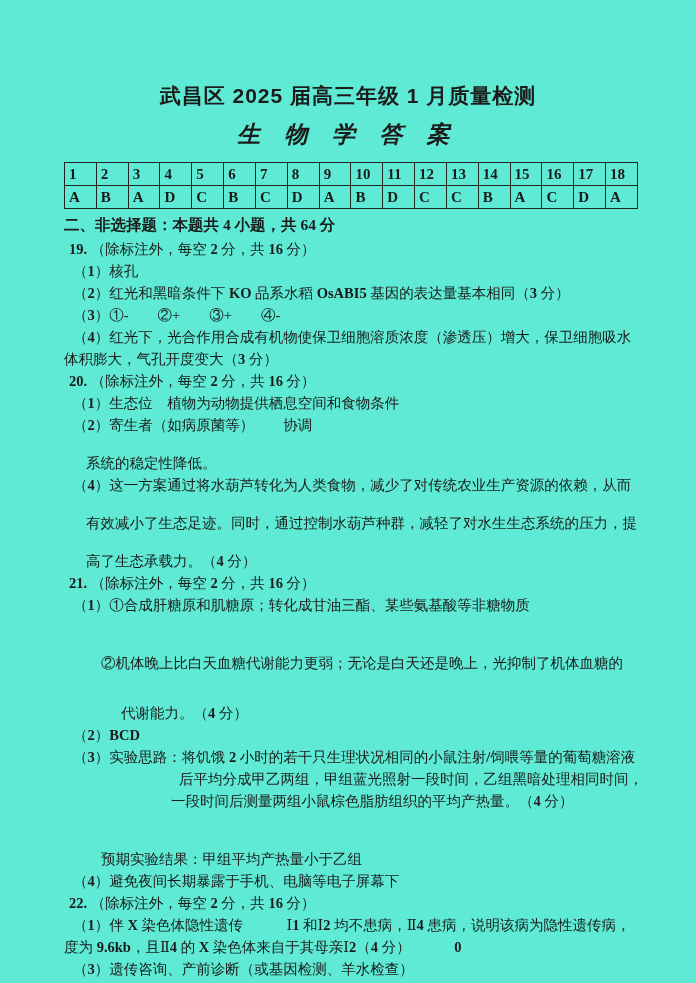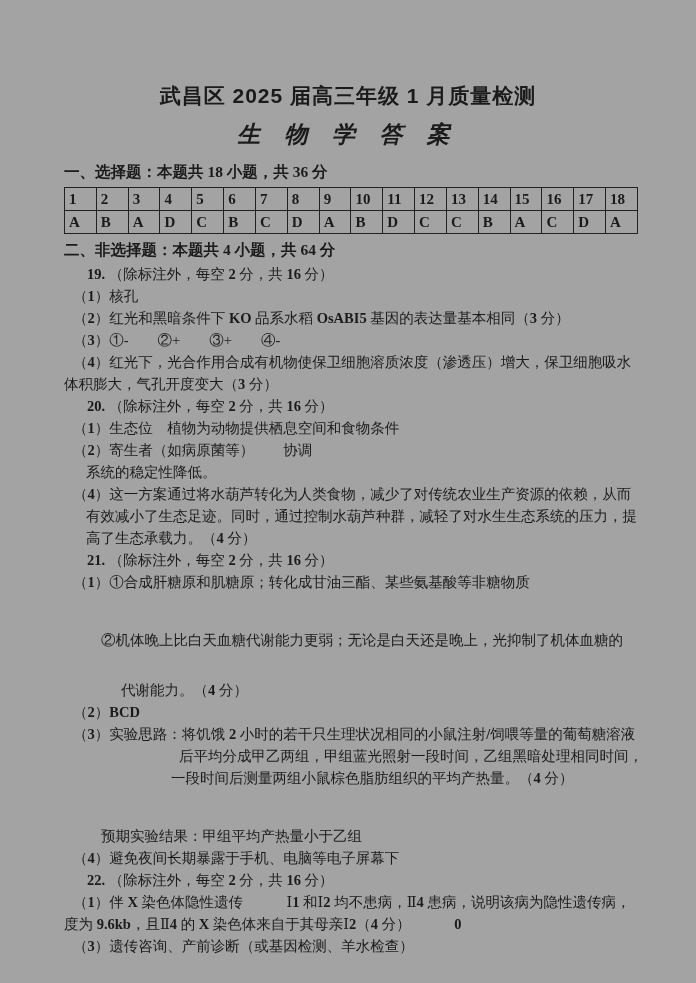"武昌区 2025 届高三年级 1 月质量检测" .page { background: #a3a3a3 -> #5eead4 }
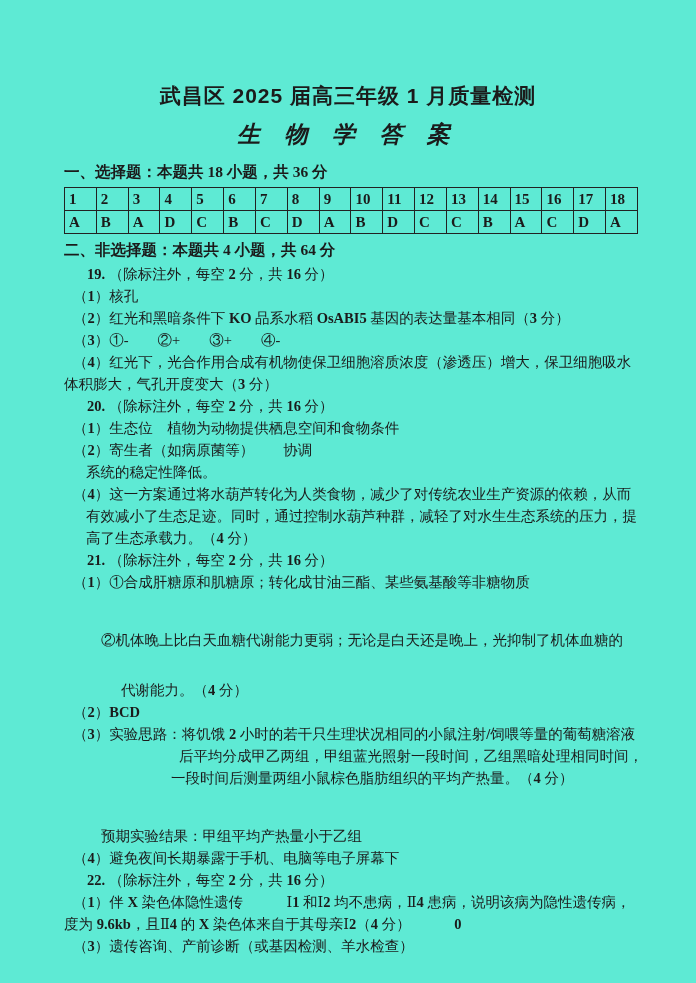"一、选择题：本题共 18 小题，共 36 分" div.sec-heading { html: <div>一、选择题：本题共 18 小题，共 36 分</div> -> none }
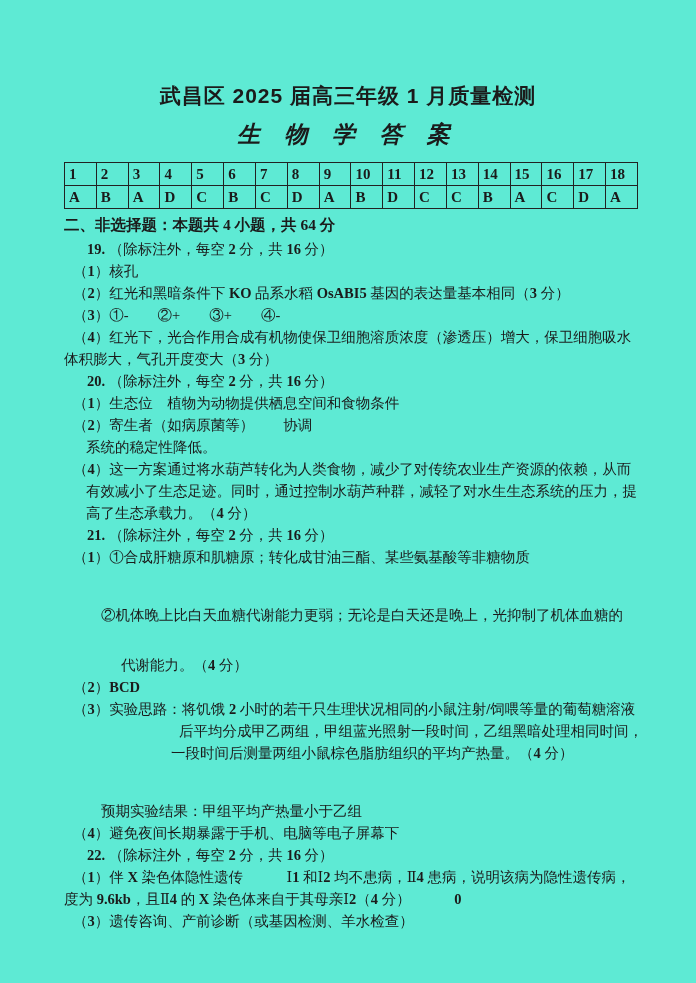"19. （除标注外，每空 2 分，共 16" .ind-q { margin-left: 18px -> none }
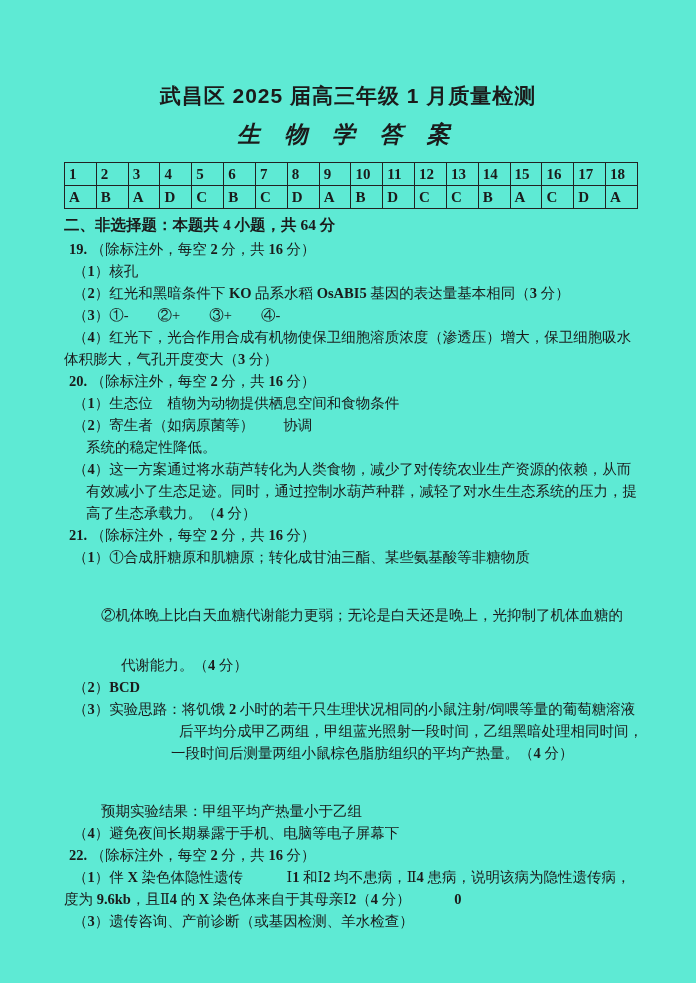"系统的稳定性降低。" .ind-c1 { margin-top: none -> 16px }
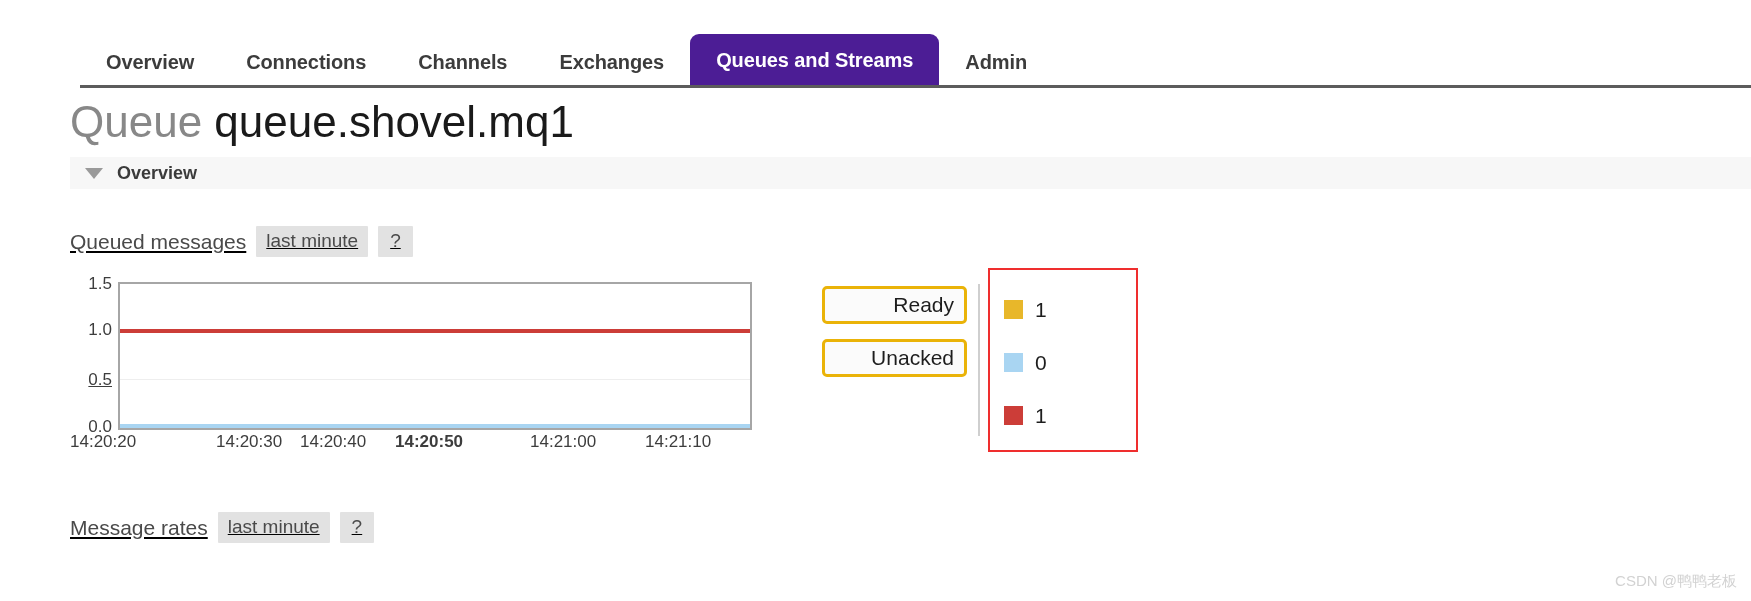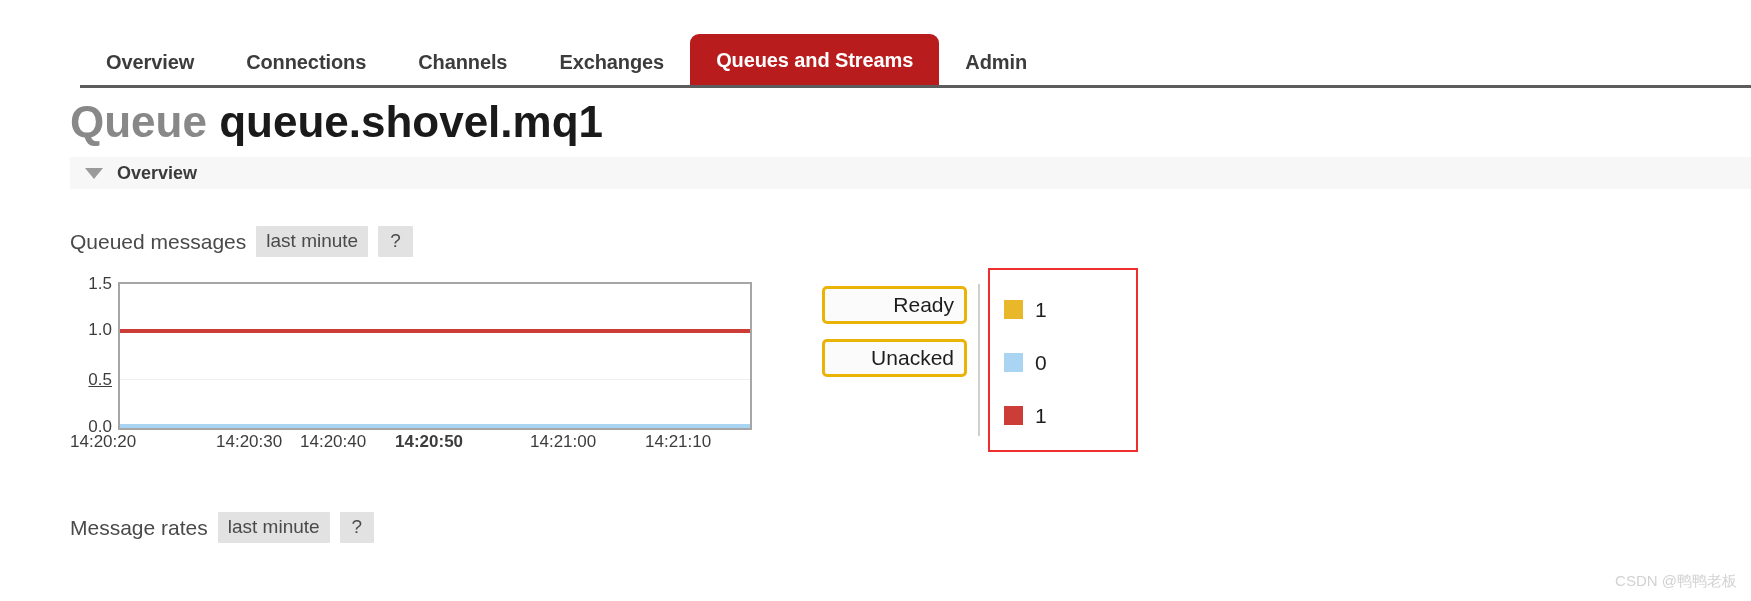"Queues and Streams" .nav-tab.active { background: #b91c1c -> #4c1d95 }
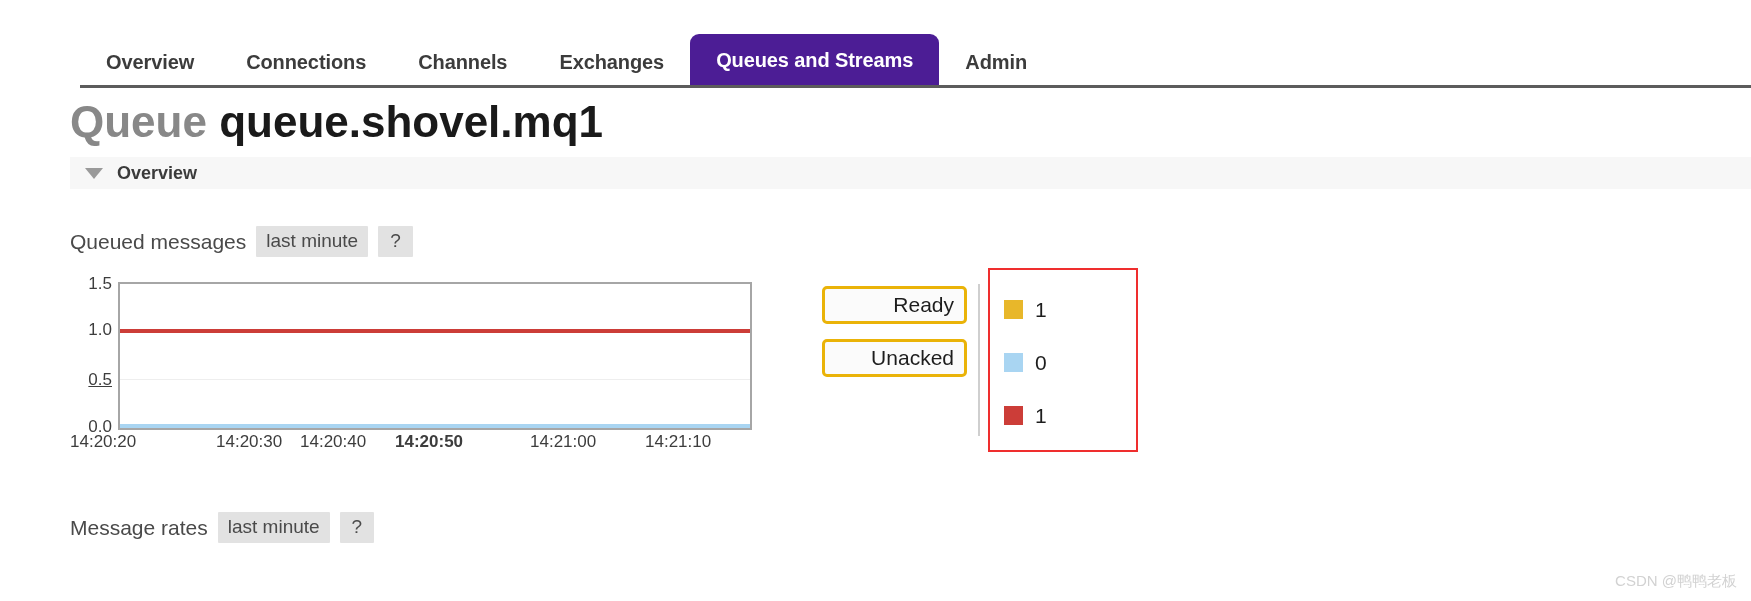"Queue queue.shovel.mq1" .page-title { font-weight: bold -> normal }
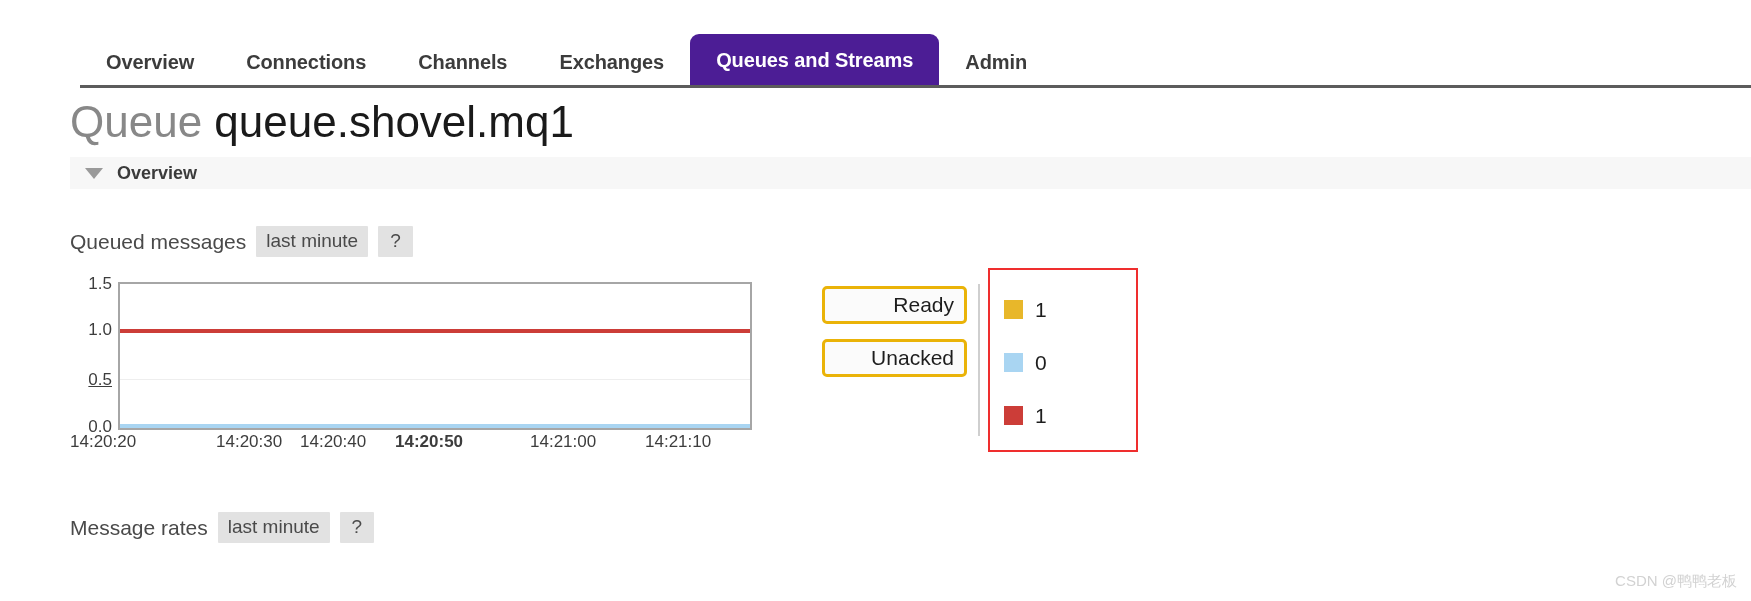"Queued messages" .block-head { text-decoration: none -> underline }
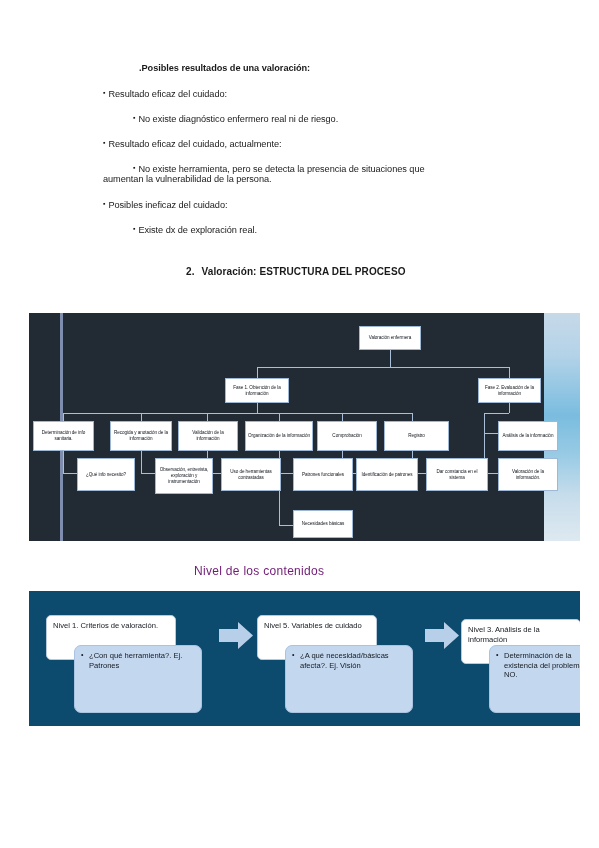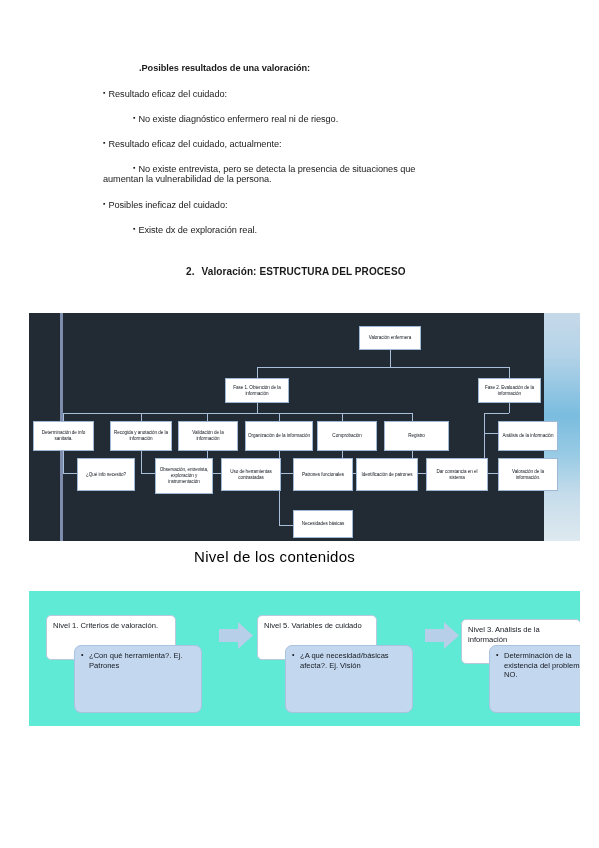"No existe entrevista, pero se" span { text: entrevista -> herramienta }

**Task item:** Leave out every picture and copy, exactly as written, the lines from the one with "margin-top: none ->" through the end of the records above.

**Task solution:**
"系统的稳定性降低。" .ind-c1 { margin-top: none -> 16px }
"Queues and Streams" .nav-tab.active { background: #b91c1c -> #4c1d95 }
"Queue queue.shovel.mq1" .page-title { font-weight: bold -> normal }
"Queued messages" .block-head { text-decoration: none -> underline }
"No existe entrevista, pero se" span { text: entrevista -> herramienta }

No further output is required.